---- MATERIAL FOR THE TASK

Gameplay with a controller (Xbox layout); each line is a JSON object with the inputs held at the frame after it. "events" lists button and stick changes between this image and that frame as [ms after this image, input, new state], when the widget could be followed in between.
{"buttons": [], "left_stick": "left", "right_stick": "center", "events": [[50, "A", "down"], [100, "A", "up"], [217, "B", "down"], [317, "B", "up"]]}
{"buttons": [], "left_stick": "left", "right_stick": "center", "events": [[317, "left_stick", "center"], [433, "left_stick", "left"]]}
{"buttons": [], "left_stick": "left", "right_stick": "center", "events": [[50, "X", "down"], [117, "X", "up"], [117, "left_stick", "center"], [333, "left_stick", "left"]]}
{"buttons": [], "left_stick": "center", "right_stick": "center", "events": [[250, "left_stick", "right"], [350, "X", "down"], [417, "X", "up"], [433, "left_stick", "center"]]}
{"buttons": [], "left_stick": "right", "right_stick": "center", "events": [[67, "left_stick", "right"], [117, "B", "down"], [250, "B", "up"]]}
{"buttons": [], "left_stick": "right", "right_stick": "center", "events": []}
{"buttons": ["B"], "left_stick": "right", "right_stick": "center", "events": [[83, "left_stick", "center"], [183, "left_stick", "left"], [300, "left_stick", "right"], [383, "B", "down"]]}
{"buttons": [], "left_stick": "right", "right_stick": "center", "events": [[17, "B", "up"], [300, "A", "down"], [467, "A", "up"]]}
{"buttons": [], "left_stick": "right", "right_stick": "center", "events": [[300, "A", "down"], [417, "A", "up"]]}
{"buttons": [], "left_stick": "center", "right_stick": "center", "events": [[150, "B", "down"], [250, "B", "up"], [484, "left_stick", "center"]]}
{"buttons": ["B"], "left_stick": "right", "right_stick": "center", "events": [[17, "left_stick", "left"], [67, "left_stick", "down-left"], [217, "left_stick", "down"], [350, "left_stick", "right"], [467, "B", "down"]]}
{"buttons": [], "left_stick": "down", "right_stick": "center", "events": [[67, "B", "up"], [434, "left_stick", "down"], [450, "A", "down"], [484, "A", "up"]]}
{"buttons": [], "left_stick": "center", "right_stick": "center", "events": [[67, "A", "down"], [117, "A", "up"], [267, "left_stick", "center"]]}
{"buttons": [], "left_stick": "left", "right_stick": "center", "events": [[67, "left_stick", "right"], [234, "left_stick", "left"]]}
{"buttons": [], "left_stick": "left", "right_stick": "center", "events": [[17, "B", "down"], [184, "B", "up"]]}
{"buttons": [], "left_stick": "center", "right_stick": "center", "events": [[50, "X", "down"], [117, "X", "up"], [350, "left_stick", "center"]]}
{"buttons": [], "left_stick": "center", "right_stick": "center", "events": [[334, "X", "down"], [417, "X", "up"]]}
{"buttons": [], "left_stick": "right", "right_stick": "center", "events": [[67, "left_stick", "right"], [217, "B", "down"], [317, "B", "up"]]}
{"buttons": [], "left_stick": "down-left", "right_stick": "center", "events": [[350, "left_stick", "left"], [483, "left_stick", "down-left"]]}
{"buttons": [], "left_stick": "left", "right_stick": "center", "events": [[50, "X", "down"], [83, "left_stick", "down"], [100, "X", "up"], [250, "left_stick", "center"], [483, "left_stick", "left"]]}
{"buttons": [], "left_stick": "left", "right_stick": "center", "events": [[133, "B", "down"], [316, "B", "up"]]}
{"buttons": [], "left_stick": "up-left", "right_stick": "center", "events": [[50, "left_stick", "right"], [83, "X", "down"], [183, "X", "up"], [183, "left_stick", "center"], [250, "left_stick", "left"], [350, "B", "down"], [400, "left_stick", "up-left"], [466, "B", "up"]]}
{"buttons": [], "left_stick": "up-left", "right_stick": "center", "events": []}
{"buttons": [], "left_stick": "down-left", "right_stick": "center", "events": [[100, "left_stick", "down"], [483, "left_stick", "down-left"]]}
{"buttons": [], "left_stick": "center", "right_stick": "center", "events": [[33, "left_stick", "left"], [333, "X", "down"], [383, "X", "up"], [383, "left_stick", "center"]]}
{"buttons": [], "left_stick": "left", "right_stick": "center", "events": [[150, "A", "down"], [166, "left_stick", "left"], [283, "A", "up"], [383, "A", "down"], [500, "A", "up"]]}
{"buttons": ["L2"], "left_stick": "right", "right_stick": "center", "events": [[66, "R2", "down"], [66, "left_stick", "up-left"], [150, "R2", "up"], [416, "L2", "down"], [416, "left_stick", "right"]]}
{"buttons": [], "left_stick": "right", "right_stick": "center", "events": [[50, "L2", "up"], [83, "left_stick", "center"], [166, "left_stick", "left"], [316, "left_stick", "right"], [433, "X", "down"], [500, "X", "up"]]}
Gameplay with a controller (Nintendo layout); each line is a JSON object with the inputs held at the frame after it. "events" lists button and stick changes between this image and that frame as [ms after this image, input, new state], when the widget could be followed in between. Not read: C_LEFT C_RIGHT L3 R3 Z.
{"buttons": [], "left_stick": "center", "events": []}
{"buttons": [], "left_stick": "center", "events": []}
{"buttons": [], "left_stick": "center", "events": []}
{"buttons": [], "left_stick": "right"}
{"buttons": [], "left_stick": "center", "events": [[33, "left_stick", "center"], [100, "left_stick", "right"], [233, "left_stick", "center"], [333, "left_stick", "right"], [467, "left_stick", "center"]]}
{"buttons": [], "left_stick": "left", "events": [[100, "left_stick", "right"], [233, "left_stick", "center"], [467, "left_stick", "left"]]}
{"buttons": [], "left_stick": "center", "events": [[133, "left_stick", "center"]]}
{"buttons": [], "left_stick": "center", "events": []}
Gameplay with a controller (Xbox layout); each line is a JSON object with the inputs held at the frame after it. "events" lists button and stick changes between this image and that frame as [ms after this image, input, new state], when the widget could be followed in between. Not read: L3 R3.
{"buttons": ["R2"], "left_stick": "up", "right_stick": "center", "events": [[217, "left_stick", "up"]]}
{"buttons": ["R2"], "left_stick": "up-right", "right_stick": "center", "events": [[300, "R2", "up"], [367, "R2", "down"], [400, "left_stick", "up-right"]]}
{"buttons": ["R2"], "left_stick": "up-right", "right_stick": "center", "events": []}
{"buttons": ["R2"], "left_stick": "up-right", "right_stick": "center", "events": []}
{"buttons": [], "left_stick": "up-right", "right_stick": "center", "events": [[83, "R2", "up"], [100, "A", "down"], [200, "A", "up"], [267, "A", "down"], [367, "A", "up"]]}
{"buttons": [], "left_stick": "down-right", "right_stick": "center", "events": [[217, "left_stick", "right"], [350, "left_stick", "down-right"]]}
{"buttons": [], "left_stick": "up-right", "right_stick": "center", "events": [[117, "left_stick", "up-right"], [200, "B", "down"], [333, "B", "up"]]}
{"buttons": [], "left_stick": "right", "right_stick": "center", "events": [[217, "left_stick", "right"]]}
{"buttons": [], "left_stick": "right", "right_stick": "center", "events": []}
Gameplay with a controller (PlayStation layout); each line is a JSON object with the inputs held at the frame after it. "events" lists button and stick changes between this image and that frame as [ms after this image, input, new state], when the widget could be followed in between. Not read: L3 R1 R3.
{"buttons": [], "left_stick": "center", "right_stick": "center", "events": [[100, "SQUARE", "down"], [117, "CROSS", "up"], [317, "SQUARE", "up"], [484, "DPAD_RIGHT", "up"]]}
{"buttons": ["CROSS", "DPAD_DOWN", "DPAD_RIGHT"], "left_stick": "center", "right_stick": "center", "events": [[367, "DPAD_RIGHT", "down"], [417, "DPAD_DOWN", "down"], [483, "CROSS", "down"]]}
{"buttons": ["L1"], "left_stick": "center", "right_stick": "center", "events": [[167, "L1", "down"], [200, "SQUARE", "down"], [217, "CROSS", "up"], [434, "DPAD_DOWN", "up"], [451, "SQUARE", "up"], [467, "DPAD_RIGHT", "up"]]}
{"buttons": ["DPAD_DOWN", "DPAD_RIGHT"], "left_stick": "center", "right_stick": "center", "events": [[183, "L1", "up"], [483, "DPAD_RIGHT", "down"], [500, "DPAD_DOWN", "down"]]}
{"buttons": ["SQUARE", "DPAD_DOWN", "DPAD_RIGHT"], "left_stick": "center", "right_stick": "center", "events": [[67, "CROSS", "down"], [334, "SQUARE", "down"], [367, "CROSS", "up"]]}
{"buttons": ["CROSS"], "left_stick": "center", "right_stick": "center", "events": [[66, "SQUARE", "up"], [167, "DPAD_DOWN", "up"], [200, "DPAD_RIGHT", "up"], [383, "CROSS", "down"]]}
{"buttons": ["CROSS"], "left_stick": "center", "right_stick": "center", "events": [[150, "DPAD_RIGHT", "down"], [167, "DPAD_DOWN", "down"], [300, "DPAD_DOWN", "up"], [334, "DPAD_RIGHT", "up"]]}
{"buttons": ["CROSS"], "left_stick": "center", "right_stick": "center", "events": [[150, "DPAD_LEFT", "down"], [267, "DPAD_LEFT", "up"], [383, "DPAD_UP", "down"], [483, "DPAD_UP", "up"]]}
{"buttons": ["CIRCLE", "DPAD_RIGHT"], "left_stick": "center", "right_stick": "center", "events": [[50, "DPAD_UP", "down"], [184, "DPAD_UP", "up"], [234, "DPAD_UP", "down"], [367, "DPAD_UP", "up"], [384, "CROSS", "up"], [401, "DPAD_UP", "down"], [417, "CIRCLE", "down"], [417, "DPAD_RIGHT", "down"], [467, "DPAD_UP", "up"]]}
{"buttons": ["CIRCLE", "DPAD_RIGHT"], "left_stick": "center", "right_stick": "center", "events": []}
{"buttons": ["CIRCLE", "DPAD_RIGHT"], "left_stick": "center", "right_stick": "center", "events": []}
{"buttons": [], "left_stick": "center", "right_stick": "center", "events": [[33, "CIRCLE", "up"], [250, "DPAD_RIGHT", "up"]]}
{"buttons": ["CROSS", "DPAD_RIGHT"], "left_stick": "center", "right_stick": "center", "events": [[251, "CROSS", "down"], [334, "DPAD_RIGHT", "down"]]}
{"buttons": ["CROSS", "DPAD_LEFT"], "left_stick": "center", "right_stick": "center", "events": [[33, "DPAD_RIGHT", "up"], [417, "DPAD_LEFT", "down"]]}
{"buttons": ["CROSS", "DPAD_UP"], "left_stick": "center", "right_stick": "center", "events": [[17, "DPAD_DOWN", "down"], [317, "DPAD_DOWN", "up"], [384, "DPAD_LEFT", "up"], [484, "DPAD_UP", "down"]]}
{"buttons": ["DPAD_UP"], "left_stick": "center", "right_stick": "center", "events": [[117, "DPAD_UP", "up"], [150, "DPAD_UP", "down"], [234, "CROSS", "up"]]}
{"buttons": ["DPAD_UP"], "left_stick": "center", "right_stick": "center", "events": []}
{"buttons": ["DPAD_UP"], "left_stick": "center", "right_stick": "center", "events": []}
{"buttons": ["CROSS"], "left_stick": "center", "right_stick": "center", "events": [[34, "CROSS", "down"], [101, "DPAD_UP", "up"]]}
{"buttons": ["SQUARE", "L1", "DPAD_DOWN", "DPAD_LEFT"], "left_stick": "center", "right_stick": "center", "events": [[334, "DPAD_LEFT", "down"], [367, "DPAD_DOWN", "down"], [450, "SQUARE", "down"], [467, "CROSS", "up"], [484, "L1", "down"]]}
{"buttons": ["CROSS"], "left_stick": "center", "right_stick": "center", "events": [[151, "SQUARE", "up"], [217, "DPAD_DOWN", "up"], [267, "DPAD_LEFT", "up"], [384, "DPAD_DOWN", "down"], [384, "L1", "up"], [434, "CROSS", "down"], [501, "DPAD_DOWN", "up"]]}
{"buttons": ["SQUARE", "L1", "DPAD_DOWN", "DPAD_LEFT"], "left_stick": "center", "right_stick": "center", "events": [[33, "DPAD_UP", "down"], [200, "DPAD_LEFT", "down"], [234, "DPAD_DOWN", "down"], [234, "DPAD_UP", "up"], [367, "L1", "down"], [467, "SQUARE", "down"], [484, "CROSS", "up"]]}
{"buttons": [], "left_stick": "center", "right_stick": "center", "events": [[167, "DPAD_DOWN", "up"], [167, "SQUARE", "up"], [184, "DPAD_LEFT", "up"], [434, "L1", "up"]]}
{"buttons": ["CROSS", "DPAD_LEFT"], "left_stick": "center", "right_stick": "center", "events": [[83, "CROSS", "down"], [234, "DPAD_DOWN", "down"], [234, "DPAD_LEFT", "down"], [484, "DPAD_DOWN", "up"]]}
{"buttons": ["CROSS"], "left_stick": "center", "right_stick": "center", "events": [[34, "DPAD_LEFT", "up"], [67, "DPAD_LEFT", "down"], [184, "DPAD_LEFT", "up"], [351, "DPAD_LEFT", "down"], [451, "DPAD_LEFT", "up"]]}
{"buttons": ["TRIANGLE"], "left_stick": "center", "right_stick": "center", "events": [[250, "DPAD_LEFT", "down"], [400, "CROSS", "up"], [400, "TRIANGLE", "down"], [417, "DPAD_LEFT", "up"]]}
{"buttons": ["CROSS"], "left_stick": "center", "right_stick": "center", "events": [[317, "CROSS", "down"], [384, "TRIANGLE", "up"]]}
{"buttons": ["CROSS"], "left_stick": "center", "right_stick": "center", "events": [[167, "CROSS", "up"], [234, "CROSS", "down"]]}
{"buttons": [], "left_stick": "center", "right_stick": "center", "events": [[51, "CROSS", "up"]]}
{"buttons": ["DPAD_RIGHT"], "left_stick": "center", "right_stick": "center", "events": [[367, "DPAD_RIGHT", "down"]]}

--------

*PROBLEM TO WORK ON*: Each line in the records that carries "TRIANGLE" must be copied out.

*YOUR RESPONSE*:
{"buttons": ["TRIANGLE"], "left_stick": "center", "right_stick": "center", "events": [[250, "DPAD_LEFT", "down"], [400, "CROSS", "up"], [400, "TRIANGLE", "down"], [417, "DPAD_LEFT", "up"]]}
{"buttons": ["CROSS"], "left_stick": "center", "right_stick": "center", "events": [[317, "CROSS", "down"], [384, "TRIANGLE", "up"]]}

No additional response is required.